> [Verilen metin]:
___

Fuat Rastgeldi
20 Nisan 2009
Mahmut Nedim Kürkçüoğlu Konağı 11 Nisan 2009 tarihinde Şanlıurfa Kurtuluş Müzesi olarak açıldı. Yaklaşık 2 yıl restorasyonu süren konağın Kurtuluş Müzesi olarak açılması, başta ben olmak üzere bir çok Urfalıyı sevindirdi. Hem Urfa Kurtuluşunu gösteren tarihi bir müzemiz oldu, hem de harabe şekilde bulunan yapı Urfa’ya kazandırıldı.
Açılışa tüm Urfalılar davetliydi. Kalabalık bir grup müzenin açılışına katıldı. Salonda Avukat Müslüm Akalın, 1919-1920 yıllarında önce işgalci İngilizler, sonra da Fransızlar tarafından karargah olarak kullanılışının tarihçesini anlattı. Sayın Valimiz restorasyon hakkında bilgi verdi. Bu restorasyona emeği geçenlere plaketler verildikten sonra açılış merasimi bitti. Misafirler Müzeyi gezdiler. Kokteyldeki sohbet sonrasında misafirler dağıldılar.
BİNANIN TARİHÇESİ
Kürsüye çıkıp konuşma yapanlar tarihi konağın tarihçesinden bahsetmediler. Misafirler açılışı yapılan büyük salonu ve taş süslü kemerli sahnenin neyin nesi olduğunu birbirlerine sordular.

___

> [Kayıtlar]:
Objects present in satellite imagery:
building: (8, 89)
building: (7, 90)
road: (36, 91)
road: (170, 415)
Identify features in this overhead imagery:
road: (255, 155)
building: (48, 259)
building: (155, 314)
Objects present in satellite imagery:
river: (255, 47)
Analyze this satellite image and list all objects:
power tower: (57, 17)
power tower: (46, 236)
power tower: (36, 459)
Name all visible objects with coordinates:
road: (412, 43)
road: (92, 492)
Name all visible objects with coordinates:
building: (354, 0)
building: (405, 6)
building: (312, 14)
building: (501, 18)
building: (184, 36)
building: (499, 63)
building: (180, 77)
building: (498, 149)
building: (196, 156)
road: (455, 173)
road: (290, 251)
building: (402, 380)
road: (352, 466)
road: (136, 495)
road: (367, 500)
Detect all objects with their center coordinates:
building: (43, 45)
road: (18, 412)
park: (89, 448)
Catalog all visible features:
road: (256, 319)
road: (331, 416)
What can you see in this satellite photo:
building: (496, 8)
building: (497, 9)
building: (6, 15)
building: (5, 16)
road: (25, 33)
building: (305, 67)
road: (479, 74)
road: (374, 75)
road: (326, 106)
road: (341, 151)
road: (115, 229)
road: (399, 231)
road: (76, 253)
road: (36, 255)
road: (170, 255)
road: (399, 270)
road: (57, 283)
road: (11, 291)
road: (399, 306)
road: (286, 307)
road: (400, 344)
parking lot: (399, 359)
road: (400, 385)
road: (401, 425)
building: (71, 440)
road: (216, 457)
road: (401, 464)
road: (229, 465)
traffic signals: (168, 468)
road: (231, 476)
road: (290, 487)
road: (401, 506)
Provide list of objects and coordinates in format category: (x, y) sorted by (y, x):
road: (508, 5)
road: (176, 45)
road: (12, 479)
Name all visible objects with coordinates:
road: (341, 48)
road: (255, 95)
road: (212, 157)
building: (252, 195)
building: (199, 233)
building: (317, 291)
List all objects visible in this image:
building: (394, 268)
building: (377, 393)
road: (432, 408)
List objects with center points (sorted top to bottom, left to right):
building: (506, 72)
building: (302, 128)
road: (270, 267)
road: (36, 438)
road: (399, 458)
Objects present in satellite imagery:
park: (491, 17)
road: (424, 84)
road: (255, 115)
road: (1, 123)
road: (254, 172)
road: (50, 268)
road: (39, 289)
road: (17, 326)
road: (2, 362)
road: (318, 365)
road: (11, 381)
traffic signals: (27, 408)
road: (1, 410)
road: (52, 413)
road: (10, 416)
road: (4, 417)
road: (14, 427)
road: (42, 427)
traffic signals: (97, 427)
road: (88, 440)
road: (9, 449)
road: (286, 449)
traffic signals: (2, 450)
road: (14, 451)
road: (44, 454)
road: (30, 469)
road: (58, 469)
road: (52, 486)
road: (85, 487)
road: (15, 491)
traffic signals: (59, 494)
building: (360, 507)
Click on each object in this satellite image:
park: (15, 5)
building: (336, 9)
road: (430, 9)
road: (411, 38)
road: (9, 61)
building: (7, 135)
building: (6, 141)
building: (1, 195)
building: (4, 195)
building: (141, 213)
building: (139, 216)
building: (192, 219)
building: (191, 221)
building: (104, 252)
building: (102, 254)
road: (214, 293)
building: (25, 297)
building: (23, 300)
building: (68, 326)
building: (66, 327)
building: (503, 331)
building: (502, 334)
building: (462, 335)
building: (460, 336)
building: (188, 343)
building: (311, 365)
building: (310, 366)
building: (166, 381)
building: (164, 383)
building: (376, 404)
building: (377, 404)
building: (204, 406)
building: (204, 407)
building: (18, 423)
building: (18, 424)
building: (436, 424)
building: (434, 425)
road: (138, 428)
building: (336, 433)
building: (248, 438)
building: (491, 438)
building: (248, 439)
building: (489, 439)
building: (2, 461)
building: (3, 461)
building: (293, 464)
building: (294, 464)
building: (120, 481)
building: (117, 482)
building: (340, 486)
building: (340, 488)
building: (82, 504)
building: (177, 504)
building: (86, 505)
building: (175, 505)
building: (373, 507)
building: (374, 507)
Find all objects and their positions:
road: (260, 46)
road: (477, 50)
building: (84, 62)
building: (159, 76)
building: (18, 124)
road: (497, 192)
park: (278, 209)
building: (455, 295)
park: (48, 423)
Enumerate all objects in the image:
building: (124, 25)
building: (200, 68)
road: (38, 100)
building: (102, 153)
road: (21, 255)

___

> [Görev tanımı]:
Verilen metne göre aşağıdaki soruları yanıtlayın. Yanıtları (a), (b), (c) ile işaretleyip her birini ayrı satıra yazın.
(a) Mahmut Nedim Kürkçüoğlu Konağı hangi tarihte Şanlıurfa Kurtuluş Müzesi olarak açıldı?
(b) Avukat Müslüm Akalın salonda neyin tarihçesini anlattı?
(c) "BİNANIN TARİHÇESİ" başlığı altında misafirlerin birbirlerine ne sordukları belirtiliyor?

> [Alıştırmanın sonucu]:
(a) Konak, 11 Nisan 2009 tarihinde Şanlıurfa Kurtuluş Müzesi olarak açıldı.
(b) Avukat Müslüm Akalın, konağın 1919-1920 yıllarında önce işgalci İngilizler, sonra da Fransızlar tarafından karargâh olarak kullanılışının tarihçesini anlattı.
(c) Misafirler, açılışı yapılan büyük salonun ve taş süslü kemerli sahnenin neyin nesi olduğunu birbirlerine sordular.